What you will do: Restate word for word the lines from the one containing "right eye: (168, 185)" through the end of the listing below, with both ends included.

Segment Open

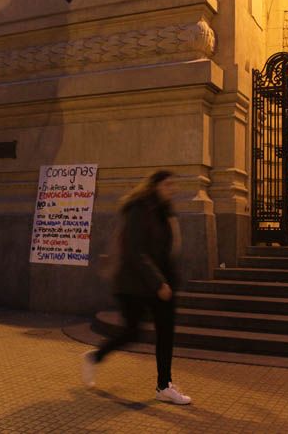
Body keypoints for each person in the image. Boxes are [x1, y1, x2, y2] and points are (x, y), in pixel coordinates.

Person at [81, 169, 191, 405]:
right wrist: (158, 281)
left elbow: (167, 251)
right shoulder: (139, 210)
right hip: (135, 284)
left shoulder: (164, 212)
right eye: (168, 185)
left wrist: (168, 279)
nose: (172, 190)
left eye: (174, 185)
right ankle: (95, 357)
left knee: (165, 333)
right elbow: (135, 251)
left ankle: (164, 386)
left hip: (160, 283)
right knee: (131, 333)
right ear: (155, 186)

Segment Closed

Result:
right eye: (168, 185)
left wrist: (168, 279)
nose: (172, 190)
left eye: (174, 185)
right ankle: (95, 357)
left knee: (165, 333)
right elbow: (135, 251)
left ankle: (164, 386)
left hip: (160, 283)
right knee: (131, 333)
right ear: (155, 186)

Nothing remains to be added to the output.